Thursday, 7 June 2012


I remember seeing these in The Works some time back, and thinking that they were probably for kids, not a big, bad adult like myself. Then the film was announced, and it seemed that I was right, with Tweens being the target group, the sort of people who think that vampires sparkle. The film got plenty of rave reports, and one Wednesday I agreed to take a look, and bugger me if I didn’t think it was pretty darned good! My sister kept telling me that the books were even better, and as she’s often right about this sort of thing I gave them a go.

The plot, for the uninitiated, goes something like this: It is North America, sometime in the future. Shit has firmly hit the fan, and the people who have survived (whatever it was is never explained) live in 13 districts, all servicing the Capital, where the privileged live in luxury. 75 years ago the districts rebelled, and as a punishment the Capital started off the titular games, where each year a boy and a girl are chosen from each district (except 13 which was totally smushed in the rebellion) and made to fight to the death, all live on TV. Katniss Everdeen is the heroine, a 16 year old who is chosen to fight for District 12. I’m not going to spoil anything for those who are Hunger Games newbies, but it’s a brilliant story over 3 books, surpassing the original Hunger Games basic plot and taking flight all over the place. What we get is a very real world, ruled by some bastardy people, and you will be booing out loud as you read, although there’s also cheering when the Capitol is outwitted or just plain thumped in the metaphorical face.

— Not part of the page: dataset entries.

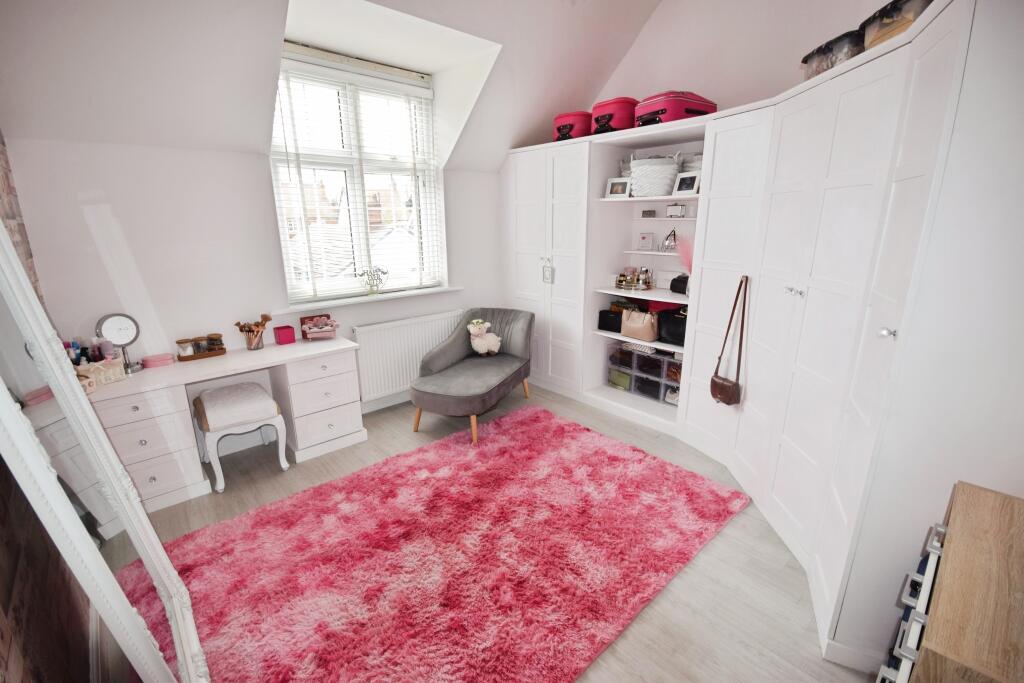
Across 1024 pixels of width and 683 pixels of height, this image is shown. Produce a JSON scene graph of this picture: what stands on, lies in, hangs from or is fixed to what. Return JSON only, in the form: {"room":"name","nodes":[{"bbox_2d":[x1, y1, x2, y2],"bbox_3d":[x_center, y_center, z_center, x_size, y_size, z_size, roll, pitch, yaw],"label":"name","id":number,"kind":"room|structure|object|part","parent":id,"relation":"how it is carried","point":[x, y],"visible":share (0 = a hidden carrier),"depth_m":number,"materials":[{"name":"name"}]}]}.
{"room":"closet","nodes":[
{"label":"closet","id":0,"kind":"room"},
{"bbox_2d":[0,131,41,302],"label":"brick wall","id":1,"kind":"structure","parent":0,"point":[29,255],"depth_m":2.03,"materials":[{"name":"brick"}]},
{"bbox_2d":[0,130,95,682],"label":"left wall","id":2,"kind":"structure","parent":0,"point":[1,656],"depth_m":1.15,"materials":[{"name":"brown"}]},
{"bbox_2d":[2,136,507,421],"bbox_3d":[-1.250,-0.696,3.431,3.636,2.594,0.254,-14,20,-40],"label":"window wall","id":3,"kind":"structure","parent":0,"point":[255,172],"depth_m":2.64,"materials":[{"name":"white paint"}]},
{"bbox_2d":[268,46,442,300],"bbox_3d":[-1.213,-1.185,3.436,1.336,1.685,0.146,-14,20,-40],"label":"window","id":4,"kind":"structure","parent":3,"relation":"in","point":[359,216],"depth_m":3.40,"materials":[{"name":"white"}]},
{"bbox_2d":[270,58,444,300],"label":"window blind","id":5,"kind":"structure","parent":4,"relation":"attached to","point":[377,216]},
{"bbox_2d":[277,285,462,312],"bbox_3d":[-1.108,-0.378,3.571,1.477,0.040,0.193,-14,20,-40],"label":"window sill","id":6,"kind":"structure","parent":3,"relation":"attached to","point":[409,293],"depth_m":3.41,"materials":[{"name":"white paint"}]},
{"bbox_2d":[358,267,387,294],"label":"decorative sign","id":7,"kind":"object","parent":6,"relation":"on","point":[371,277],"visible":1,"depth_m":3.46,"materials":[{"name":"silver"}]},
{"bbox_2d":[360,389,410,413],"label":"baseboard","id":8,"kind":"structure","parent":3,"relation":"attached to","point":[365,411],"depth_m":3.72,"materials":[{"name":"white paint"}]},
{"bbox_2d":[349,310,466,403],"bbox_3d":[-0.861,0.108,3.753,1.069,0.600,0.090,-14,20,-40],"label":"radiator","id":9,"kind":"object","parent":3,"relation":"attached to","point":[361,351],"visible":0.85,"depth_m":3.61,"materials":[{"name":"white metal"}]},
{"bbox_2d":[1,0,660,172],"bbox_3d":[-0.254,-1.661,2.131,3.861,1.207,2.998,-14,20,-40],"label":"sloped ceiling","id":10,"kind":"structure","parent":0,"point":[646,14],"depth_m":2.36,"materials":[{"name":"white paint"}]},
{"bbox_2d":[130,380,885,682],"bbox_3d":[0.002,1.027,2.271,4.035,0.102,4.565,-14,20,-40],"label":"floor","id":11,"kind":"structure","parent":0,"point":[788,576],"depth_m":1.96,"materials":[{"name":"wood"}]},
{"bbox_2d":[0,220,213,682],"bbox_3d":[-1.172,0.351,1.195,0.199,1.708,0.939,-14,20,-40],"label":"floor mirror","id":12,"kind":"object","parent":11,"relation":"on","point":[181,648],"visible":0.99,"depth_m":1.11,"materials":[{"name":"white mirror"}]},
{"bbox_2d":[82,334,367,508],"bbox_3d":[-1.730,0.484,2.771,1.425,0.732,0.509,-14,20,-40],"label":"dressing table","id":13,"kind":"object","parent":11,"relation":"on","point":[199,365],"visible":0.81,"depth_m":2.68,"materials":[{"name":"white wood"}]},
{"bbox_2d":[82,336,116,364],"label":"cosmetic bottles","id":14,"kind":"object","parent":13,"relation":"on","point":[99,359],"visible":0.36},
{"bbox_2d":[75,356,126,388],"bbox_3d":[-2.217,0.159,2.285,0.121,0.130,0.221,4,16,16],"label":"organizer","id":15,"kind":"object","parent":13,"relation":"on","point":[111,365],"visible":0.67,"depth_m":2.27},
{"bbox_2d":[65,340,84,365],"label":"bottle","id":16,"kind":"object","parent":15,"relation":"in","point":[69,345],"visible":0.39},
{"bbox_2d":[95,311,141,373],"bbox_3d":[-2.219,0.015,2.422,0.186,0.331,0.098,-14,20,-40],"label":"vanity mirror","id":17,"kind":"object","parent":13,"relation":"on","point":[119,325],"visible":0.98,"depth_m":2.41,"materials":[{"name":"mirror"}]},
{"bbox_2d":[141,352,173,367],"bbox_3d":[-2.133,0.115,2.587,0.151,0.054,0.094,-14,20,-40],"label":"pink box","id":18,"kind":"object","parent":13,"relation":"on","point":[153,359],"visible":0.99,"depth_m":2.55,"materials":[{"name":"pink"}]},
{"bbox_2d":[176,346,226,361],"bbox_3d":[-2.001,0.084,2.769,0.251,0.033,0.132,-14,20,-40],"label":"wooden tray","id":19,"kind":"object","parent":13,"relation":"on","point":[207,355],"visible":0.62,"depth_m":2.74,"materials":[{"name":"brown wood"}]},
{"bbox_2d":[177,337,194,357],"bbox_3d":[-2.053,0.044,2.703,0.083,0.104,0.083,-14,20,-40],"label":"jar","id":20,"kind":"object","parent":19,"relation":"on","point":[189,351],"visible":0.97,"depth_m":2.68,"materials":[{"name":"glass"}]},
{"bbox_2d":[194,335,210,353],"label":"jar","id":21,"kind":"object","parent":19,"relation":"on","point":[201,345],"visible":0.95,"depth_m":2.73,"materials":[{"name":"glass"}]},
{"bbox_2d":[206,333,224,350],"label":"jar","id":22,"kind":"object","parent":19,"relation":"on","point":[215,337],"visible":0.9,"depth_m":2.79,"materials":[{"name":"brown glass"}]},
{"bbox_2d":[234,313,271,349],"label":"brush holder","id":23,"kind":"object","parent":13,"relation":"on","point":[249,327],"visible":0.99,"depth_m":2.88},
{"bbox_2d":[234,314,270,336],"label":"makeup brushes","id":24,"kind":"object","parent":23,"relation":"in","point":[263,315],"visible":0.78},
{"bbox_2d":[273,325,295,344],"bbox_3d":[-1.609,-0.041,3.031,0.105,0.109,0.104,-14,20,-40],"label":"red box","id":25,"kind":"object","parent":13,"relation":"on","point":[285,335],"visible":1,"depth_m":3.00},
{"bbox_2d":[299,314,339,339],"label":"miniature sofa","id":26,"kind":"object","parent":13,"relation":"on","point":[309,331],"visible":1,"depth_m":3.14,"materials":[{"name":"pink"}]},
{"bbox_2d":[191,382,290,492],"bbox_3d":[-1.745,0.582,2.765,0.445,0.528,0.468,-14,20,-40],"label":"stool","id":27,"kind":"object","parent":11,"relation":"on","point":[217,393],"visible":1,"depth_m":2.64,"materials":[{"name":"white wood"}]},
{"bbox_2d":[139,402,752,682],"bbox_3d":[-0.192,0.970,2.264,2.592,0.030,1.875,-14,20,-40],"label":"rug","id":28,"kind":"object","parent":11,"relation":"on","point":[592,435],"visible":0.99,"depth_m":2.02,"materials":[{"name":"red carpet"}]},
{"bbox_2d":[409,307,534,444],"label":"chaise longue","id":29,"kind":"object","parent":11,"relation":"on","point":[459,351],"visible":0.99,"depth_m":3.43,"materials":[{"name":"grey fabric"}]},
{"bbox_2d":[466,318,502,355],"bbox_3d":[-0.226,-0.031,3.655,0.314,0.329,0.207,-14,20,-40],"label":"plush toy","id":30,"kind":"object","parent":29,"relation":"on","point":[483,349],"visible":0.99,"depth_m":3.60,"materials":[{"name":"white fabric"}]},
{"bbox_2d":[497,1,1018,668],"bbox_3d":[0.914,-0.282,2.765,1.221,2.153,3.235,-14,20,-40],"label":"built-in wardrobe","id":31,"kind":"object","parent":11,"relation":"on","point":[522,247],"visible":0.88,"depth_m":1.83,"materials":[{"name":"white paint"}]},
{"bbox_2d":[542,261,553,282],"bbox_3d":[0.312,-0.596,3.741,0.025,0.176,0.097,-14,20,-40],"label":"hanging tag","id":32,"kind":"object","parent":31,"relation":"hanging from","point":[548,269],"visible":0.98,"depth_m":3.74,"materials":[{"name":"white"}]},
{"bbox_2d":[554,111,591,140],"bbox_3d":[0.528,-1.756,3.555,0.339,0.234,0.327,11,19,34],"label":"red suitcase","id":33,"kind":"object","parent":31,"relation":"on","point":[582,128],"visible":0.69,"depth_m":3.42,"materials":[{"name":"red"}]},
{"bbox_2d":[598,309,622,332],"bbox_3d":[0.929,-0.184,3.790,0.189,0.180,0.274,-14,20,-40],"label":"black handbag","id":34,"kind":"object","parent":31,"relation":"in","point":[606,313],"visible":0.72,"depth_m":3.75,"materials":[{"name":"black leather"}]},
{"bbox_2d":[592,97,639,132],"bbox_3d":[0.802,-1.690,3.258,0.323,0.249,0.342,-14,20,-40],"label":"red suitcase","id":35,"kind":"object","parent":31,"relation":"on","point":[612,112],"visible":0.69,"depth_m":3.13,"materials":[{"name":"red"}]},
{"bbox_2d":[605,177,631,198],"bbox_3d":[0.856,-1.204,3.395,0.200,0.156,0.088,11,19,36],"label":"picture frame","id":36,"kind":"object","parent":31,"relation":"in","point":[622,186],"visible":0.99,"depth_m":3.37,"materials":[{"name":"white metal"}]},
{"bbox_2d":[607,367,631,390],"bbox_3d":[1.054,0.328,3.930,0.249,0.178,0.239,-14,20,-40],"label":"green box","id":37,"kind":"object","parent":31,"relation":"in","point":[616,381],"visible":0.8,"depth_m":3.86,"materials":[{"name":"green"}]},
{"bbox_2d":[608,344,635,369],"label":"storage box","id":38,"kind":"object","parent":31,"relation":"in","point":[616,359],"visible":0.68,"depth_m":3.80,"materials":[{"name":"plastic"}]},
{"bbox_2d":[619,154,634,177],"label":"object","id":39,"kind":"object","parent":31,"relation":"in","point":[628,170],"visible":0.36,"depth_m":3.44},
{"bbox_2d":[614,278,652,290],"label":"perfume tray","id":40,"kind":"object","parent":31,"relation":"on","point":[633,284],"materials":[{"name":"gold metal"}]},
{"bbox_2d":[614,265,653,290],"bbox_3d":[1.028,-0.535,3.608,0.184,0.177,0.315,-14,20,-40],"label":"perfume bottles","id":41,"kind":"object","parent":31,"relation":"in","point":[632,277],"visible":0.99,"depth_m":3.58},
{"bbox_2d":[621,308,659,340],"bbox_3d":[1.046,-0.147,3.492,0.160,0.246,0.312,-14,20,-40],"label":"handbag","id":42,"kind":"object","parent":31,"relation":"in","point":[642,331],"visible":0.99,"depth_m":3.45,"materials":[{"name":"beige leather"}]},
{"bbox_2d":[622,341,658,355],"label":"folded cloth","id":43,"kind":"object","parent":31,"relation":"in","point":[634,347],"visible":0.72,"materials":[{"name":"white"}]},
{"bbox_2d":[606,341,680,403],"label":"storage boxes","id":44,"kind":"object","parent":31,"relation":"in","point":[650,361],"visible":0.78,"depth_m":3.61,"materials":[{"name":"plastic"}]},
{"bbox_2d":[637,232,653,250],"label":"picture frame","id":45,"kind":"object","parent":31,"relation":"in","point":[644,237],"visible":0.99,"depth_m":3.50,"materials":[{"name":"white"}]},
{"bbox_2d":[641,209,655,217],"bbox_3d":[1.086,-1.004,3.401,0.103,0.059,0.077,7,17,24],"label":"small box","id":46,"kind":"object","parent":31,"relation":"in","point":[650,212],"visible":1,"depth_m":3.37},
{"bbox_2d":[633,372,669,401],"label":"storage box","id":47,"kind":"object","parent":31,"relation":"in","point":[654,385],"visible":0.72,"depth_m":3.61,"materials":[{"name":"plastic"}]},
{"bbox_2d":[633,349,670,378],"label":"storage box","id":48,"kind":"object","parent":31,"relation":"in","point":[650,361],"visible":0.75,"depth_m":3.54,"materials":[{"name":"plastic"}]},
{"bbox_2d":[630,155,679,197],"bbox_3d":[1.080,-1.231,3.237,0.375,0.285,0.348,8,17,27],"label":"white basket","id":49,"kind":"object","parent":31,"relation":"in","point":[674,168],"visible":0.92,"depth_m":3.12,"materials":[{"name":"white fabric"}]},
{"bbox_2d":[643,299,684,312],"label":"pink handbag","id":50,"kind":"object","parent":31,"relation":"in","point":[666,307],"visible":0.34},
{"bbox_2d":[661,228,678,252],"bbox_3d":[1.216,-0.776,3.273,0.139,0.181,0.118,8,18,29],"label":"ornament","id":51,"kind":"object","parent":31,"relation":"in","point":[674,233],"visible":0.97,"depth_m":3.26,"materials":[{"name":"silver"}]},
{"bbox_2d":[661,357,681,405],"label":"box","id":52,"kind":"object","parent":31,"relation":"in","point":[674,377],"visible":0.36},
{"bbox_2d":[657,307,686,346],"bbox_3d":[1.306,-0.119,3.308,0.225,0.283,0.354,-14,20,-40],"label":"black handbag","id":53,"kind":"object","parent":31,"relation":"in","point":[682,335],"visible":0.57,"depth_m":3.28,"materials":[{"name":"black leather"}]},
{"bbox_2d":[665,203,685,217],"bbox_3d":[1.228,-0.974,3.205,0.142,0.111,0.079,9,18,29],"label":"box","id":54,"kind":"object","parent":31,"relation":"in","point":[670,210],"visible":1,"depth_m":3.18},
{"bbox_2d":[635,91,716,126],"bbox_3d":[1.106,-1.556,2.923,0.422,0.203,0.387,-9,18,-27],"label":"red suitcase","id":55,"kind":"object","parent":31,"relation":"on","point":[702,112],"visible":0.69,"depth_m":2.78,"materials":[{"name":"red"}]},
{"bbox_2d":[669,273,688,294],"bbox_3d":[1.338,-0.431,3.254,0.160,0.147,0.250,-14,20,-40],"label":"black handbag","id":56,"kind":"object","parent":31,"relation":"in","point":[678,277],"visible":0.64,"depth_m":3.24,"materials":[{"name":"black leather"}]},
{"bbox_2d":[674,235,693,274],"bbox_3d":[1.307,-0.576,3.142,0.238,0.363,0.249,-14,20,-40],"label":"pampas grass","id":57,"kind":"object","parent":31,"relation":"in","point":[686,255],"visible":0.42,"depth_m":3.13,"materials":[{"name":"pink plant"}]},
{"bbox_2d":[672,171,700,195],"bbox_3d":[1.223,-1.085,2.973,0.090,0.151,0.172,-9,18,-28],"label":"picture frame","id":58,"kind":"object","parent":31,"relation":"in","point":[688,184],"visible":0.96,"depth_m":2.95,"materials":[{"name":"white wood"}]},
{"bbox_2d":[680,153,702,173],"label":"basket","id":59,"kind":"object","parent":31,"relation":"in","point":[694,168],"visible":0.41,"depth_m":3.01,"materials":[{"name":"white"}]},
{"bbox_2d":[709,274,749,406],"bbox_3d":[1.270,0.020,2.464,0.140,0.763,0.195,-14,20,-40],"label":"handbag","id":60,"kind":"object","parent":31,"relation":"hanging from","point":[722,389],"visible":0.98,"depth_m":2.48,"materials":[{"name":"brown leather"}]},
{"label":"knobs","id":61,"kind":"part","parent":31,"relation":"part of","materials":[{"name":"silver metal"}]},
{"bbox_2d":[801,29,864,79],"bbox_3d":[1.519,-1.244,1.921,0.278,0.157,0.370,2,16,8],"label":"storage box","id":62,"kind":"object","parent":31,"relation":"on","point":[824,50],"visible":0.43,"depth_m":1.85,"materials":[{"name":"plastic"}]},
{"bbox_3d":[1.185,-0.028,1.362,0.033,0.033,0.032,-14,20,-40],"label":"knob","id":63,"kind":"part","parent":31,"relation":"part of","materials":[{"name":"silver metal"}]},
{"bbox_2d":[862,0,933,49],"bbox_3d":[1.479,-1.133,1.539,0.287,0.165,0.333,3,16,11],"label":"storage box","id":64,"kind":"object","parent":31,"relation":"on","point":[884,26],"visible":0.36,"depth_m":1.54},
{"bbox_2d":[876,481,1023,682],"bbox_3d":[1.083,0.905,0.958,0.623,0.863,0.410,-14,20,-40],"label":"wooden chest","id":65,"kind":"object","parent":11,"relation":"on","point":[956,526],"visible":1,"depth_m":0.88,"materials":[{"name":"brown wood"}]},
{"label":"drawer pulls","id":66,"kind":"part","parent":65,"relation":"part of","materials":[{"name":"metal"}]},
{"bbox_2d":[596,0,897,115],"bbox_3d":[1.562,-1.101,2.978,0.210,3.066,3.605,-14,20,-40],"label":"right wall","id":67,"kind":"structure","parent":0,"point":[644,38],"depth_m":2.86,"materials":[{"name":"white paint"}]},
{"bbox_2d":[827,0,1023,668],"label":"right wall","id":68,"kind":"structure","parent":0,"point":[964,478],"depth_m":1.19,"materials":[{"name":"white paint"}]},
{"bbox_2d":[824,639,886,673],"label":"baseboard","id":69,"kind":"structure","parent":68,"relation":"attached to","point":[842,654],"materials":[{"name":"white paint"}]}
]}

The Hunger Games is incredibly well written, and I personally devoured all three volumes in under a week. There are those who say it’s just a rip off of the Japanese movie “Battle Royale”, but these people are stupid and should be locked in a closet and ignored. The whole point is that this is a trilogy, and if you’ve seen the film you really should read them to find out what happens next, and also because the world is so much more vibrant and real in the books (even though the film did an admirable job). I was genuinely choked up at times, as with the whole thing being narrated by Katniss in the present tense you really get to know her and feel her anguish and passion throughout. If I’m honest, the third book loses a little steam, but it does wrap things up very neatly and without any holes or flaws.

So, not just for kids or teenagers, The Hunger Games is a sterling piece of fiction for all fans of exciting adventure or speculative sci-fi. Suzanne Collins draws the reader into a very real world, with real consequences and no guarantee of any characters making it to the end with all their bits intact, or even a pulse. Highly recommended.

1 comment:

  1. Good review. I liked the books, though i think they did lose their way in the expansion of the universe, and i thought the third book came to a spluttering end lost in it's own momentum.

    The universe Collins creates is very interesting, and i'd like to see it explored further. Why no planes? (there is a a throw away comment about it in the third book but no further explanation.) As you say what happened to creat such a country as panem, and when/how was it hijacked to be so uneven.